Güven Gürbüz Yazdı : Sözümüz iki gözümüz

Güven Gürbüz Yazdı :

Sözümüz, iki gözümüz.

Dostluk, sevgi, bağları. Kemanın yayları. Çıkardıkça sesleri. Hatırlatır geçirilen nice kışları, yazları.
Sevenlerin dosta ziyaretleri. Açılır her daim kapısı, pencereleri. Birbirini gördükçe eser bahar yelleri.
Hasretlikler sonrası kavuşmaları. Sarılıp, koklaşmaları. Çözülür birden dizinin bağları. Hatırlatır anıları.
Sırtına sarmışsa o'koskoca yılları. Taşmışsa heybeleri.

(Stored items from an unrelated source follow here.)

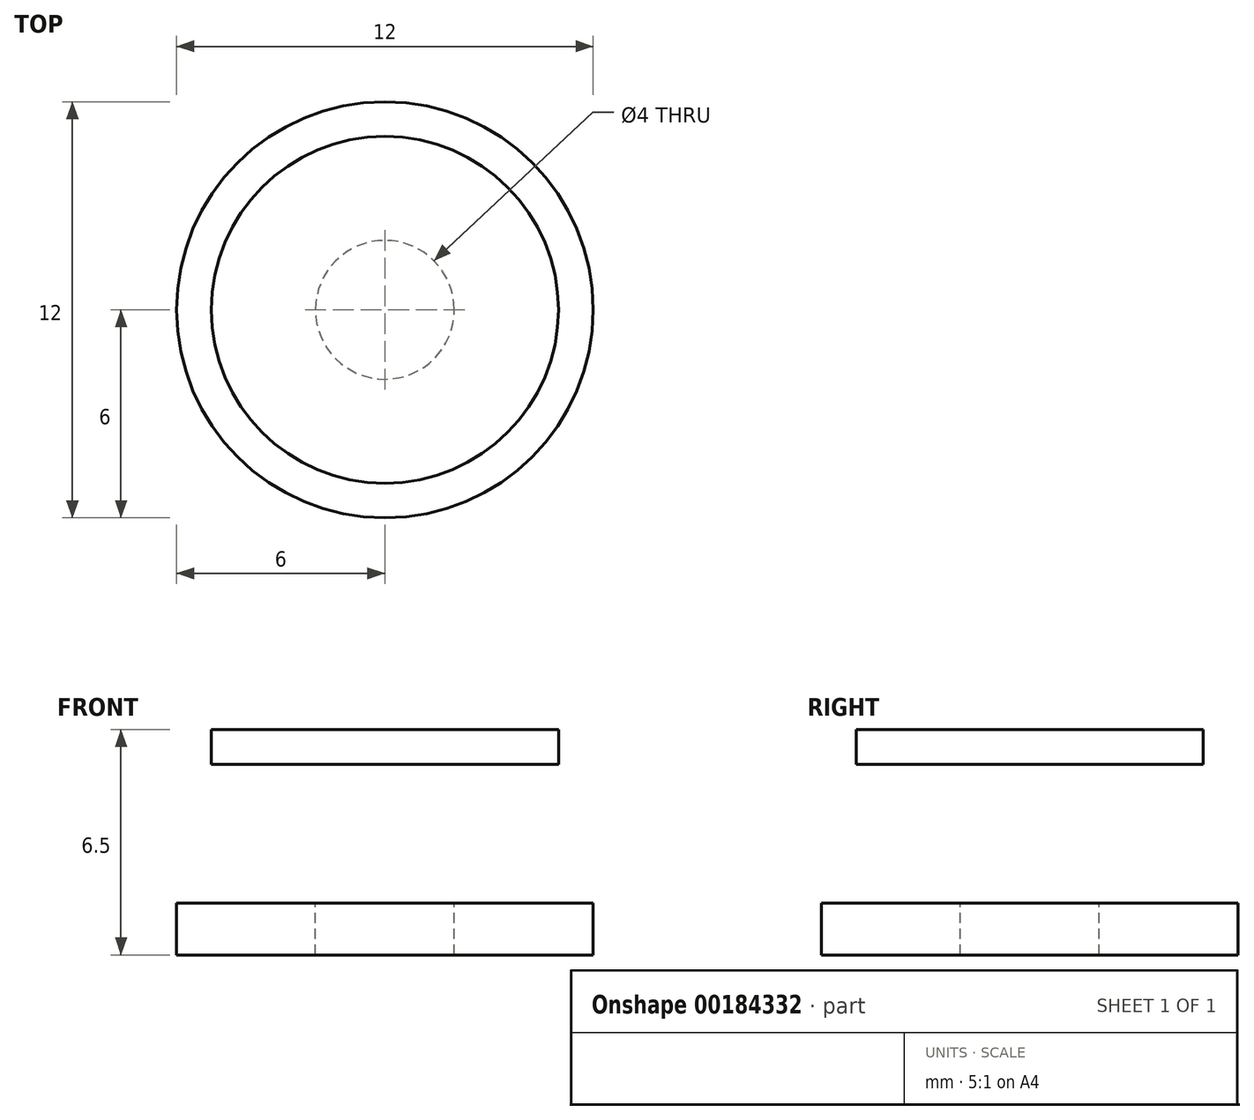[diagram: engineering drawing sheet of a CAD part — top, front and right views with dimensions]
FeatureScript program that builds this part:
annotation { "Feature Type Name" : "Feature", "Feature Type Description" : "" }
export const myFeature = defineFeature(function(context is Context, id is Id, definition is map)
    precondition{}
    {
        {
            var Q0;
            Q0=qCreatedBy(makeId("Right.planeOp"),FACE);
            var sketch = newSketch(context, id + "F0", { "sketchPlane" : qUnion([Q0])});
            skLineSegment(sketch, "E0.bottom", {"start": v(0, 0) * mm, "end": v(6, 0) * mm});
            skLineSegment(sketch, "E0.top", {"start": v(0, -1.5) * mm, "end": v(6, -1.5) * mm});
            skLineSegment(sketch, "E0.left", {"start": v(0, 0) * mm, "end": v(0, -1.5) * mm});
            skLineSegment(sketch, "E0.right", {"start": v(6, 0) * mm, "end": v(6, -1.5) * mm});
            skLineSegment(sketch, "E1.bottom", {"start": v(0, 0) * mm, "end": v(5, 0) * mm});
            skLineSegment(sketch, "E1.left", {"start": v(0, 0) * mm, "end": v(0, 4) * mm});
            skLineSegment(sketch, "E1.right", {"start": v(5, 0) * mm, "end": v(5, 4) * mm});
            skArc(sketch, "E2", {"start": v(5, 4) * mm, "mid": v(3, 2) * mm, "end": v(5, 0) * mm});
            skLineSegment(sketch, "E3.top", {"start": v(0, 5) * mm, "end": v(5, 5) * mm});
            skLineSegment(sketch, "E3.left", {"start": v(0, 4) * mm, "end": v(0, 5) * mm});
            skLineSegment(sketch, "E4", {"start": v(5, 4) * mm, "end": v(5, 5) * mm});
            skLineSegment(sketch, "E5", {"start": v(0, 4) * mm, "end": v(5, 4) * mm});
            skSolve(sketch);
        }
        {
            var Q0;
            Q0=makeQuery(id+"F0.imprint","IMPRINT",FACE,{"disambiguationData":[TD([[makeQuery(id+"F0.imprint","IMPRINT",EDGE,{"derivedFrom":sQuery(id+"F0.wireOp",EDGE,"E0.bottom")}),-1.0]])]});
            var Q1;
            Q1=makeQuery(id+"F0.imprint","IMPRINT",FACE,{"disambiguationData":[TD([[makeQuery(id+"F0.imprint","IMPRINT",EDGE,{"derivedFrom":sQuery(id+"F0.wireOp",EDGE,"E1.bottom")}),1.0]])]});
            var Q2;
            Q2=makeQuery(id+"F0.imprint","IMPRINT",FACE,{"disambiguationData":[TD([[makeQuery(id+"F0.imprint","IMPRINT",EDGE,{"derivedFrom":sQuery(id+"F0.wireOp",EDGE,"E3.top")}),-1.0]])]});
            var Q3;
            Q3=sQuery(id+"F0.wireOp",EDGE,"E1.left");
            revolve(context, id + "F1", {"entities" : qUnion([Q0, Q1, Q2]), "axis" : qUnion([Q3]), "revolveType" : RevolveType.FULL});
        }
        {
            var Q0;
            Q0=makeQuery(id+"F1.opRevolve","SWEPT_FACE",FACE,{"disambiguationData":[OSD([sQuery(id+"F0.wireOp",EDGE,"E3.top")])]});
            var sketch = newSketch(context, id + "F2", { "sketchPlane" : qUnion([Q0])});
            skPoint(sketch, "E6", {"position": v(0, 0) * mm});
            skSolve(sketch);
        }
        {
            var Q0;
            Q0=sQuery(id+"F2.wireOp",VERTEX,"E6");
            var Q1;
            Q1=makeQuery(id+"F1.opRevolve","SWEPT_BODY",BODY,{"disambiguationData":[OSD([sQuery(id+"F0.wireOp",EDGE,"E0.bottom"),sQuery(id+"F0.wireOp",EDGE,"E0.top"),sQuery(id+"F0.wireOp",EDGE,"E0.left"),sQuery(id+"F0.wireOp",EDGE,"E0.right"),sQuery(id+"F0.wireOp",EDGE,"E1.left"),sQuery(id+"F0.wireOp",EDGE,"E2"),sQuery(id+"F0.wireOp",EDGE,"E3.top"),sQuery(id+"F0.wireOp",EDGE,"E3.left"),sQuery(id+"F0.wireOp",EDGE,"E4")])]});
            hole(context, id + "F3", {"style" : HoleStyle.SIMPLE, "endStyle" : HoleEndStyle.THROUGH, "holeDiameter" : 4 * mm, "locations" : qUnion([Q0]), "scope" : qUnion([Q1]), "isTappedThrough" : true});
        }
    });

Zamandan kopan her bir parçaları. Süsler masaları.
Dostluğun sofrasındadır payları. Yeşertir gönülden bağları. Her birinde bir tad, nice, nice, nice, meyvaları.

Her insan arar kendi denginden. Ahenginden. Kendine de uysun der huyundan, suyundan. Ayırmayın o'zaman yolundan.
Hangi kuş memnundur sor kafesinden? Her ötüşünde özgürlüğün bir ötesinden. Yankılanır her içini, içine çekerken.
Kim ki bilmezse kendini kendinden. Nazarı da dağılır üfürüğünden, nefesinden. Bahanesi olacak kim bilir neresinden?
Bilen bilir bildiğini bilgisinden. Bilmeyen ne bilsin ötekisinden, berisinden. Sen sen ol anla evirip çevirmesinden.
Hoca Nasrettin bu, anlaşılır neresinden? Dostluğundan. Sevgisinden. Anlayışından. Hoşgörüsünden. Fıkranın dilinden.

Bizim Eve de Uğrardı

Nasreddin Hoca’nın hanımı olmak zor mu zor; geleni olur, gideni olur.
Hoca’nın hanımı gündüzleri hep komşuları tarafından ev oturmalarına çağırılır.
Gitse olmaz, gitmese olmaz, ne de olsa Hoca hanımı… Belki de Hoca hanımı olmanın
verdiği sorumluluktan dolayı kimsenin gönlünü kırmaz ve davetlere gider.
Hanımının çok gezdiğini bilen bir komşusu günün birinde Hoca’ya;
“Hocam, yanlış anlamayın ama senin hanım galiba çok geziyor…” der.
Nasreddin Hoca, komşusunun sözü nereye getirmek istediğini bildiği için;
“Adam sen de! Eğer senin dediğin gibi çok gezmiş olsaydı arada sırada bizim eve de
uğrardı!” deyiverir.

Sözün; meclisi, içerisi, dışarısı, olmaz. Her söz; laf ola, beri gele, bilmez. Söz, söz olacaksa uzakta bulunmaz.
İncedir gönül telleri mızrap istemez. Dokundukça titrer, anlamayan hissetmez. İçindeki nağmelerdedir hiç görülmez.
Sözümüz, iki gözümüz. Her yerde dostluğu benimseriz. Gideriz. Geliriz. Hoş sohbeti iyi biliriz. Dikkatleri çekeriz.
Bilir bilmeze kanmaz. Her bilen bildiğine inanmaz. Düşünür. Taşınır. Çok düşünmekten de aşınır. Nihayeti anlaşılır.
Sıcaktır sözün özü. Ocakta kalan ateşin közü. Isıtır soğukta bizi. Yakarsa elimizi kalır izi. Tanımalı önce kendimizi.

Hayat yolundan gelip geçenler. Anlattı kimi, kimilerine nice hikayeler. Sonucuna bakılanlar. Her birinden ayrı dersler.
Kimi oldu en güzel öğretmenler. Kimi çabuk kızdı, kulağı çekilenler. Ne eziyetler. Ne meziyetler. Unutulur birer, birer.
Gel gidelim dosta gönül derler. Dost bağından gelen sesler. Nedir acaba kulağı tırmalayanlar? Evrilir, çevrilir, yollar.
Bil ki ömür dediğin kısadır. Geceyi, gündüzü kim uzatır? Zaman gelir darlatır. Çok düşündükçe ağlatır. Zaman bu zamandır.
Arama kabahat nedir? Dostu, dosta söyletir. Sineye çeken iyi bilir. Dostlukların uzaması hep böyledir.Kusur aramamalıdır.